Requirement a.
Report how many lines of the listing contain the string "حماية", treating differences in letter case as distinct, and give only the number.

Document section.
============================================================
Several businesses had hand-written signs taped to their windows which I presume said “closed for the typhoon, back Sunday (or Monday). Sunny Mall seemed to be due to open at 10am as usual. Aeon Mall was already open! So my worry about not having stocked up was unnecessary.
I kept walking in the direction of the river, taking occasional pathetic pictures of the “devastation” (oh look, that tree is leaning slightly. This trellis has come apart from the wall) to the bemusement of locals. I don’t think I’m going to win a Pulitzer for this one.
The walk was worth it for the river view though. It is actually 2 rivers running alongside each other, the larger Arakawa river, and the Naka river on the east side. The thin embankment that separates them supports an overhead motorway. Neither river seemed particularly close to overflowing, and like the rest of my walk the amount of debris visible was minimal.
On the way back I passed some of the houses that live on the other side of the Naka embankment, below the normal level of the river. These had quite sensibly set out sandbags and other precautions against potential flooding, and I could see why the evacuation centres might have been necessary after all.
It was a hot, sunny morning. Not just short-sleeve weather, it was swimsuit weather, in the middle of October. People were out and about, kids playing in the street, mamas on their bicycles with kids front and rear, older folks sweeping and tidying and fussing. Typhoons come and go but the good people of Tokyo endure.
============================================================
Extracted page text data
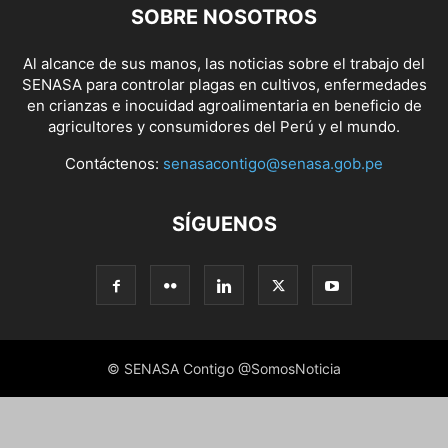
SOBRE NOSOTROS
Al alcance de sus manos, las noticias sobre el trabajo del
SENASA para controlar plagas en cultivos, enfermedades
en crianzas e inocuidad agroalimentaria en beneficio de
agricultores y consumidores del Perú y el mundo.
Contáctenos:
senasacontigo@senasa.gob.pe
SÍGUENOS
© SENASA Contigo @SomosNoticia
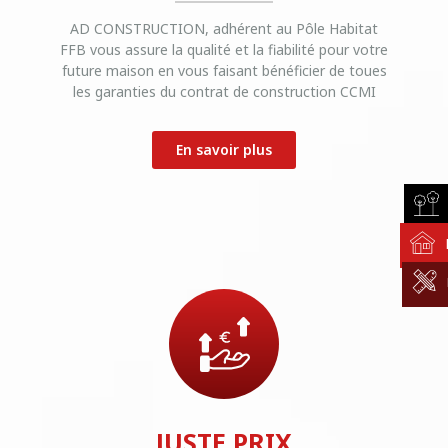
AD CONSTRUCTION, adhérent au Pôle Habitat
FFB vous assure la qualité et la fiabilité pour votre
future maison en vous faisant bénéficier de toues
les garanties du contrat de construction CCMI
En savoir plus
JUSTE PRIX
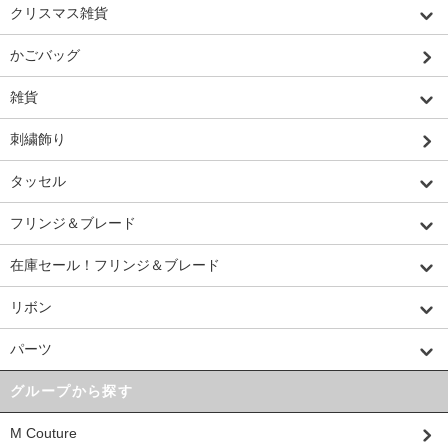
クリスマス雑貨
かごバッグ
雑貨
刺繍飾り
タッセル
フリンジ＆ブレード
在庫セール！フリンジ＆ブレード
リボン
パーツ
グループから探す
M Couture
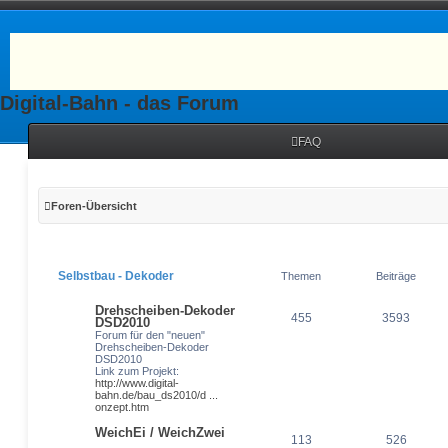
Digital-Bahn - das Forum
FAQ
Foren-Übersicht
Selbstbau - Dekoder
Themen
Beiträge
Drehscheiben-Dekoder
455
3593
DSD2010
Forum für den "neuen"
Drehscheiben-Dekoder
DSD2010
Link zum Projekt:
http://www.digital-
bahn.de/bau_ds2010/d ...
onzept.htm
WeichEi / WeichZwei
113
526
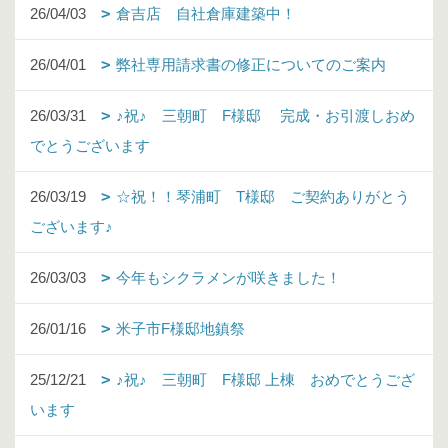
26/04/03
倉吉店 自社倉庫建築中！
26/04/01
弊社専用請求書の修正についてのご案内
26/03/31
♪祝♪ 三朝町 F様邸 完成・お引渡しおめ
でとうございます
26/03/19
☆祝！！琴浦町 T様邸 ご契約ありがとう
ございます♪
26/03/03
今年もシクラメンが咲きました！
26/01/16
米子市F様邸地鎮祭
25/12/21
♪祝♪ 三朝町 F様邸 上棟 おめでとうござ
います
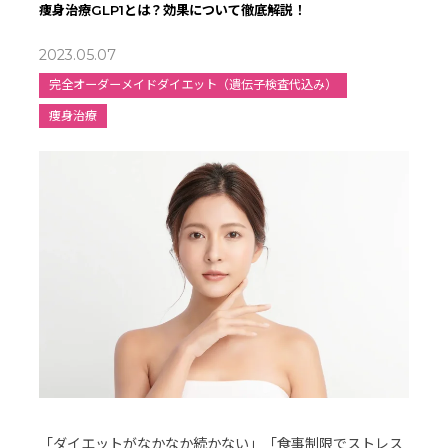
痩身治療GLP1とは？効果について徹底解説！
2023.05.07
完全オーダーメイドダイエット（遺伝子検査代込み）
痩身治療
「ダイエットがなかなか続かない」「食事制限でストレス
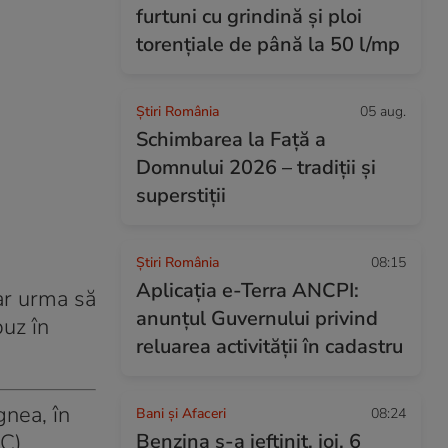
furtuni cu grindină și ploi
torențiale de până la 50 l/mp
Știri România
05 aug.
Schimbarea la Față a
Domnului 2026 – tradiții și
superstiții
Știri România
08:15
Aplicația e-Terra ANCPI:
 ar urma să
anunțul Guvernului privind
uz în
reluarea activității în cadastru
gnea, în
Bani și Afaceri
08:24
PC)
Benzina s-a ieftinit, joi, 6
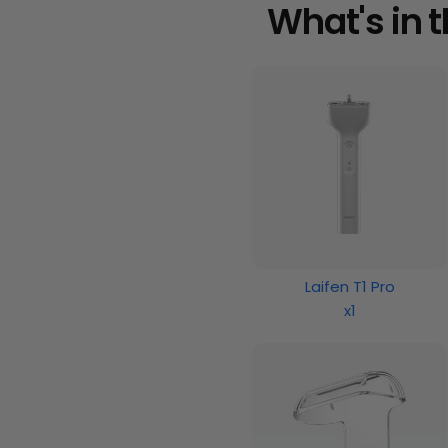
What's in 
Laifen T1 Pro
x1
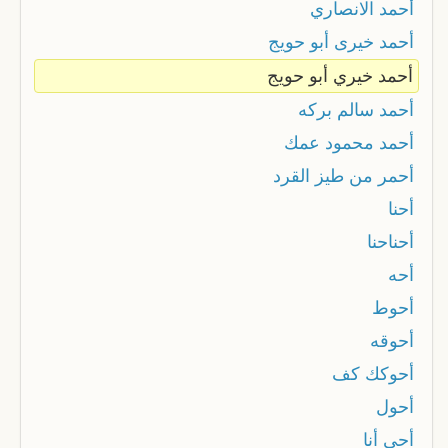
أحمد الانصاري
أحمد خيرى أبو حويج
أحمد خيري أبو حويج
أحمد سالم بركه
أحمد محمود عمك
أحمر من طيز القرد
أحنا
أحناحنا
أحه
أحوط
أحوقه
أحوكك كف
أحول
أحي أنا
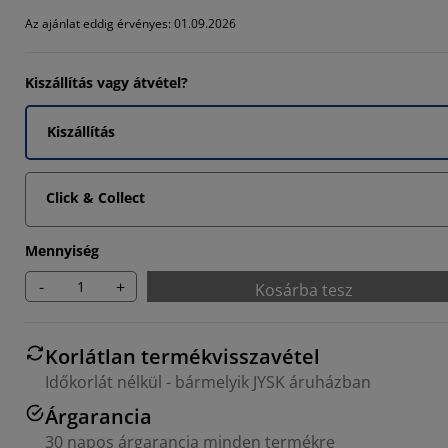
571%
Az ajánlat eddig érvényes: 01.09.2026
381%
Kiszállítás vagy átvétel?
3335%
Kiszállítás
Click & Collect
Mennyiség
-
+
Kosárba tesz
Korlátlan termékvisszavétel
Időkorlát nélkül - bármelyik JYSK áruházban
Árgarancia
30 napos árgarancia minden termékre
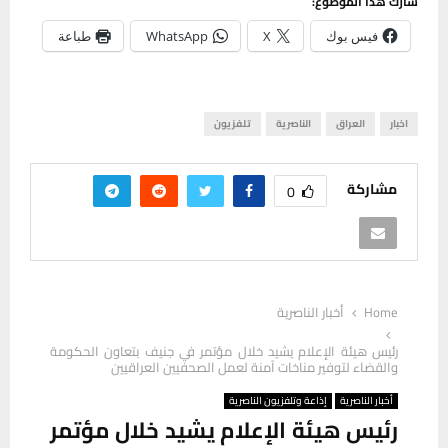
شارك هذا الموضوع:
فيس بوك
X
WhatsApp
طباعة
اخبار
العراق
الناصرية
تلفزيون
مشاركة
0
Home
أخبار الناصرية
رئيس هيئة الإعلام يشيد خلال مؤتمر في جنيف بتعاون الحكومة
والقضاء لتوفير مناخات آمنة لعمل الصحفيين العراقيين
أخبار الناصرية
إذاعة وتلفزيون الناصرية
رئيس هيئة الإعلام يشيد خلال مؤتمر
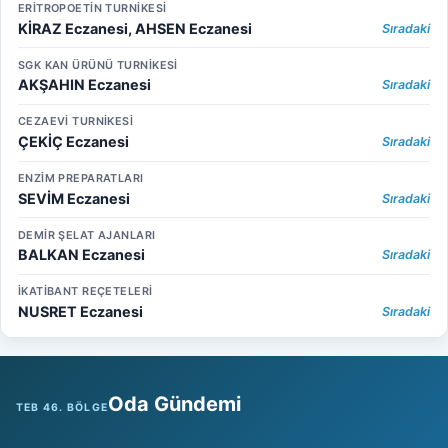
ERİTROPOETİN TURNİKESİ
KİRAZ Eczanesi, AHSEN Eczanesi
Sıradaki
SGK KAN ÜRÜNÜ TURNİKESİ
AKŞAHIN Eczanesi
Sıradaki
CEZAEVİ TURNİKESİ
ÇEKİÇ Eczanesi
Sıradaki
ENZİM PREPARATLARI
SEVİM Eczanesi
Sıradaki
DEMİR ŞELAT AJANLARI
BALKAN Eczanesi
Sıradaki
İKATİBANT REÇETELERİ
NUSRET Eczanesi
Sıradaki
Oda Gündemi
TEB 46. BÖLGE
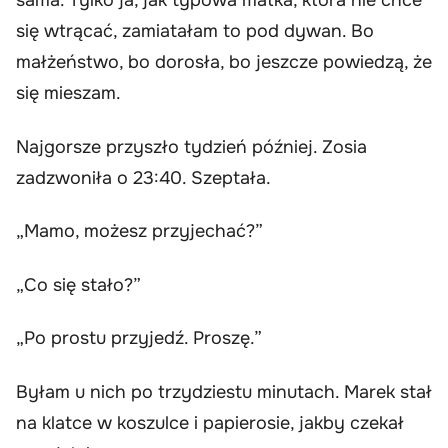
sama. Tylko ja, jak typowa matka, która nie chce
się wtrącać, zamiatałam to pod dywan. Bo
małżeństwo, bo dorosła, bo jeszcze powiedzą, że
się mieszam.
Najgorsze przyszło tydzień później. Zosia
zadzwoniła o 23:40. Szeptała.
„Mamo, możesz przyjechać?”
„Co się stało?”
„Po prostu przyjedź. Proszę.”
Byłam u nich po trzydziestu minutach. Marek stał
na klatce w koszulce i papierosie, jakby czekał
============================================================
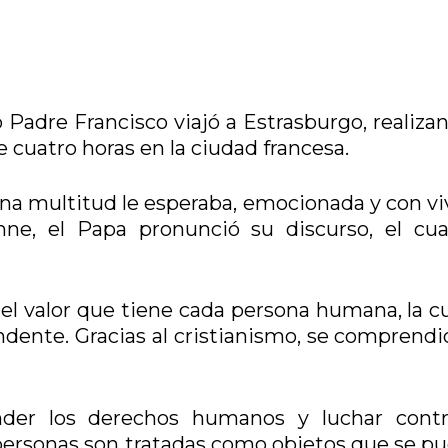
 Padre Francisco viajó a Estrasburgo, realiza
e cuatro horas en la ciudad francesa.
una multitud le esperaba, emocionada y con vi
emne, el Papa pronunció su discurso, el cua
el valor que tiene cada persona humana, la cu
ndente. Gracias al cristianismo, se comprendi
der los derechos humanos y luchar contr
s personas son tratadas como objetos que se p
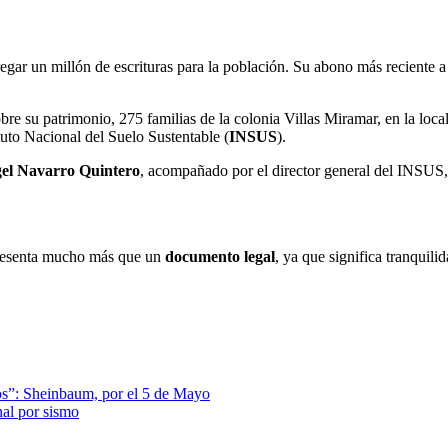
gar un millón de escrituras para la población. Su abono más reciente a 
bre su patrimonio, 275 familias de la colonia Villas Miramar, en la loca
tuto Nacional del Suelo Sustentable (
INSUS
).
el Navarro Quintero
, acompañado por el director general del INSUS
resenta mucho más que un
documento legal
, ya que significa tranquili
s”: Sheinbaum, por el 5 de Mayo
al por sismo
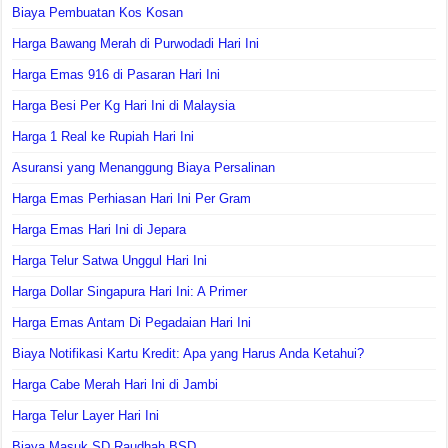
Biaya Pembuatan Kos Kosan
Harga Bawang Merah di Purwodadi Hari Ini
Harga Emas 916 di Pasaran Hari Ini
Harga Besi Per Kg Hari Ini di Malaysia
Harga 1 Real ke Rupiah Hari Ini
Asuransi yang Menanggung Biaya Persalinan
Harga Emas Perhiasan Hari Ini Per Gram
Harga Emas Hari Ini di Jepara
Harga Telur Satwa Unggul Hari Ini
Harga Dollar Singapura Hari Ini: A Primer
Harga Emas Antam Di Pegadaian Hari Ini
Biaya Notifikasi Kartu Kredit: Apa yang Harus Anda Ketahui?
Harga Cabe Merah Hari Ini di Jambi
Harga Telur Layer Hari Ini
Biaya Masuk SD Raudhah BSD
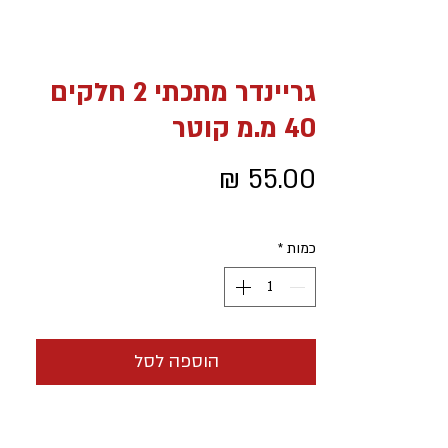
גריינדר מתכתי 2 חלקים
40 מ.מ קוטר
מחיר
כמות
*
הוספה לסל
============================================================
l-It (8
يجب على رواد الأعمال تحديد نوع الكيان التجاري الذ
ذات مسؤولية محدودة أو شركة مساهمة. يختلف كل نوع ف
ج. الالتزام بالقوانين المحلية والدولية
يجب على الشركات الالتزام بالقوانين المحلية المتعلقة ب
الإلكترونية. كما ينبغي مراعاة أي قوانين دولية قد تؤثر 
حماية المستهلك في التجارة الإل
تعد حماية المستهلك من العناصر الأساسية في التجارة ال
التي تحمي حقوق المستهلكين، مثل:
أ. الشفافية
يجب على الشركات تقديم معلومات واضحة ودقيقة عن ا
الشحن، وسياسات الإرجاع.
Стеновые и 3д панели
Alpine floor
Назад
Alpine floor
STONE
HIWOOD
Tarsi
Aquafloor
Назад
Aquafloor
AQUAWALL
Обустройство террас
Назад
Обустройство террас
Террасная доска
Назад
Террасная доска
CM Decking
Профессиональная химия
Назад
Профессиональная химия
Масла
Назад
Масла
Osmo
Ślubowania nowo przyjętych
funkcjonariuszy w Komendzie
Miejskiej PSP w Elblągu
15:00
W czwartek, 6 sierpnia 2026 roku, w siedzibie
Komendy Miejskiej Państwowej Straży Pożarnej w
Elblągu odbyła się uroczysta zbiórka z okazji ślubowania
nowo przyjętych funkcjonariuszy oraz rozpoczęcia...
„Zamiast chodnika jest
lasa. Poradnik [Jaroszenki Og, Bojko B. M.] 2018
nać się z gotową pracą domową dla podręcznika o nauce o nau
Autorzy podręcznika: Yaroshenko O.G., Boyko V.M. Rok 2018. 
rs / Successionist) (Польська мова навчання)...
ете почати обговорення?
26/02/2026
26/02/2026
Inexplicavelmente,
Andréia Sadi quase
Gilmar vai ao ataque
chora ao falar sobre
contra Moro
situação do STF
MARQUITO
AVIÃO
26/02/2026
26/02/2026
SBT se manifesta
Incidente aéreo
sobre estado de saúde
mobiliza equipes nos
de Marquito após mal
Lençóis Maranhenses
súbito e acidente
============================================================
Requirement b.
In the account of the walk after the typhoon, which groups of people does the final paragraph describe as out and about? List each one with the activity it gives for them.

Solution a.
2

Solution b.
- Kids, playing in the street
- Mamas, on their bicycles with kids front and rear
- Older folks, sweeping and tidying and fussing